Even more important, how shall I organize my presentation? I can’t just read from the book the whole time, so how do I pace the readings and balance them with speaking off-the-cuff, and balance both of those with time for Q&A? I feel a little like the Flight Director counting down for a launch at NASA. (Sorry, I mean no offense to real Flight Directors!)

The only thing I know for sure is that all my questions will have been answered by the BIG DAY and the BIG EVENT.

For those of you in the Seattle, Whidbey Island area, the time and place are:

OCTOBER 13, AT 6:30PM, AT ENSO HOUSE, 6339 WAHL ROAD, FREELAND. If you need driving directions, you’ll find them at www.EnsoHouse.org.
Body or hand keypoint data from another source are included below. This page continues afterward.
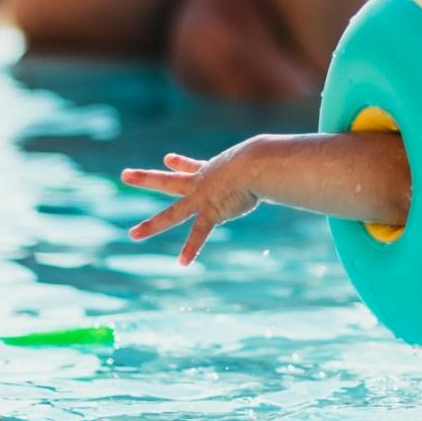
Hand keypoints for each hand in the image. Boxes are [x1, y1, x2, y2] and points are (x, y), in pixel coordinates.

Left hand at [121, 144, 266, 264]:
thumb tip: (297, 160)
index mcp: (210, 170)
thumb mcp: (264, 157)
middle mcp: (200, 183)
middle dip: (145, 178)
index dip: (179, 162)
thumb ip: (273, 163)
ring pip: (171, 213)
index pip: (190, 166)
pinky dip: (191, 249)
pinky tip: (182, 263)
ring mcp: (202, 199)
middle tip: (124, 174)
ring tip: (132, 234)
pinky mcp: (211, 212)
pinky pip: (199, 234)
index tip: (167, 157)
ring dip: (150, 226)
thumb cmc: (265, 158)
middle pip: (167, 182)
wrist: (256, 162)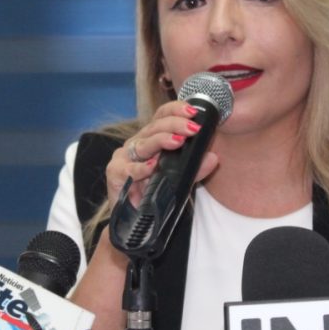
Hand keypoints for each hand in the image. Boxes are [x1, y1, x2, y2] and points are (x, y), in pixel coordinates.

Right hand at [104, 100, 219, 208]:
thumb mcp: (179, 179)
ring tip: (178, 141)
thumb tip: (213, 158)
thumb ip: (195, 169)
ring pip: (143, 144)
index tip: (193, 111)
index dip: (176, 110)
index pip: (162, 116)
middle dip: (175, 125)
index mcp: (151, 138)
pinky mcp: (116, 173)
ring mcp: (124, 157)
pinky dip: (142, 168)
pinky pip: (130, 169)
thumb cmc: (154, 192)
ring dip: (161, 141)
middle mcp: (137, 143)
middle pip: (154, 127)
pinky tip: (152, 166)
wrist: (134, 219)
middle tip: (193, 128)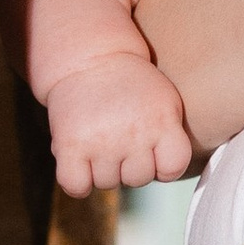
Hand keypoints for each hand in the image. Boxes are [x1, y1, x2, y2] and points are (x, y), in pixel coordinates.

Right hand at [46, 54, 190, 196]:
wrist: (90, 58)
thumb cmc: (131, 86)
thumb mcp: (164, 101)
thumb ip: (172, 137)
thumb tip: (163, 176)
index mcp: (162, 121)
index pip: (172, 168)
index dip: (162, 165)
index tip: (152, 150)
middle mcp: (134, 133)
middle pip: (138, 179)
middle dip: (130, 164)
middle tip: (120, 137)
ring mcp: (101, 141)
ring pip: (106, 183)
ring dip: (102, 169)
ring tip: (100, 140)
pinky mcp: (70, 145)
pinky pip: (76, 186)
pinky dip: (78, 182)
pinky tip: (80, 163)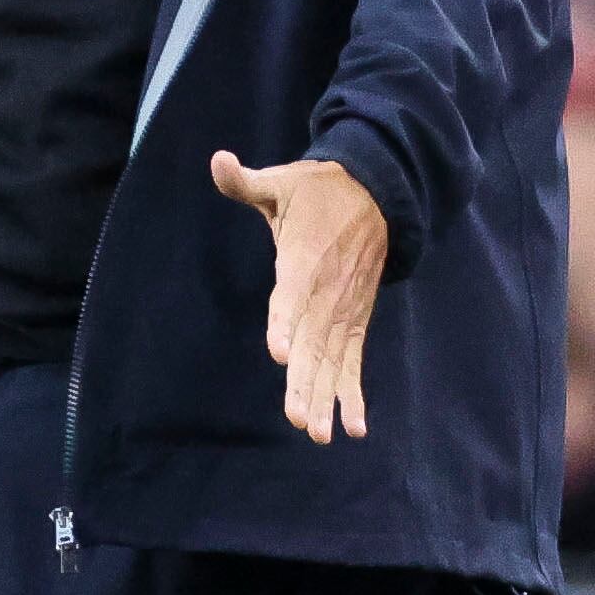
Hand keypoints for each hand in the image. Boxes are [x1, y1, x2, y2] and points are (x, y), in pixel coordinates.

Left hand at [211, 150, 387, 446]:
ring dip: (326, 398)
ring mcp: (344, 311)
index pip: (292, 297)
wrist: (377, 193)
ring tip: (319, 434)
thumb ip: (247, 182)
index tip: (280, 353)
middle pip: (314, 343)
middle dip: (306, 382)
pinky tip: (353, 428)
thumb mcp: (281, 183)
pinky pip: (354, 362)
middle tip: (298, 419)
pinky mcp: (355, 321)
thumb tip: (217, 160)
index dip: (285, 324)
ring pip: (332, 360)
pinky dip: (353, 394)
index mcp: (305, 261)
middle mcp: (327, 293)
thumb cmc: (317, 193)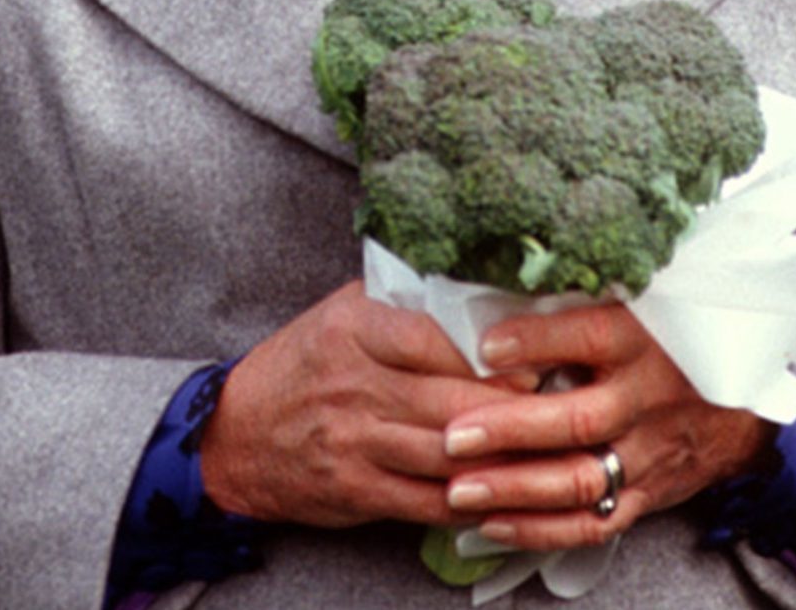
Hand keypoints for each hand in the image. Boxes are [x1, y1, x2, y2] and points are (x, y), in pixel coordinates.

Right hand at [201, 281, 522, 527]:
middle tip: (561, 411)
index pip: (434, 339)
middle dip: (514, 412)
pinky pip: (428, 502)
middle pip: (452, 403)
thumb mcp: (341, 314)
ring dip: (504, 461)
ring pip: (448, 456)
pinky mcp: (356, 491)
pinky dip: (473, 500)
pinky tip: (506, 493)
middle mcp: (353, 386)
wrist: (234, 435)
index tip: (536, 362)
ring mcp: (354, 443)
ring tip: (549, 453)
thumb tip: (482, 293)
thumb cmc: (302, 366)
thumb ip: (403, 303)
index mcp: (353, 331)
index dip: (492, 357)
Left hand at [436, 303, 776, 552]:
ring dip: (516, 489)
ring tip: (461, 490)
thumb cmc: (675, 338)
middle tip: (454, 435)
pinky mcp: (648, 493)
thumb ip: (585, 299)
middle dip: (511, 431)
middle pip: (578, 421)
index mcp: (645, 339)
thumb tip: (501, 283)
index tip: (486, 346)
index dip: (538, 341)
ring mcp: (649, 453)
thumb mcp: (646, 303)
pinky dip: (543, 530)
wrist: (744, 400)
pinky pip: (594, 522)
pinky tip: (495, 525)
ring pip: (581, 480)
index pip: (590, 337)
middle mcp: (648, 399)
I’ll also be offering book readings at the wonderful Freeland Library, on November 9 at 1:00PM and November 10 at 6:30PM.

And for those of you who live farther afield, I’d love to do a book reading in your area, especially if you have an independent bookstore near you that would like an opportunity to sell the books at the reading – I’m happy to share the joy (and the selling-price) of getting this book out into the world. Let me know if you think of a place that would like to have me present my book – I’ll be putting together a mini-tour after the first of the year, and will base my itinerary around suggestions from friends about their favorite bookstores or workshop spaces. I’d also be delighted to give presentations at churches, discussion groups, book clubs, schools.

There. That’s what’s whirling around in my brain this week, so that’s the content of this month’s blog. And there is yet one other wondering: now that I’ve become an author (and, God help me, a book marketer), how long will it be before I can return to being just a writer again? Just a poet? That’s the occupation I love the most. And I guess that will have to wait for a while, until the dust of the book launch settles, like rocket exhaust eventually does.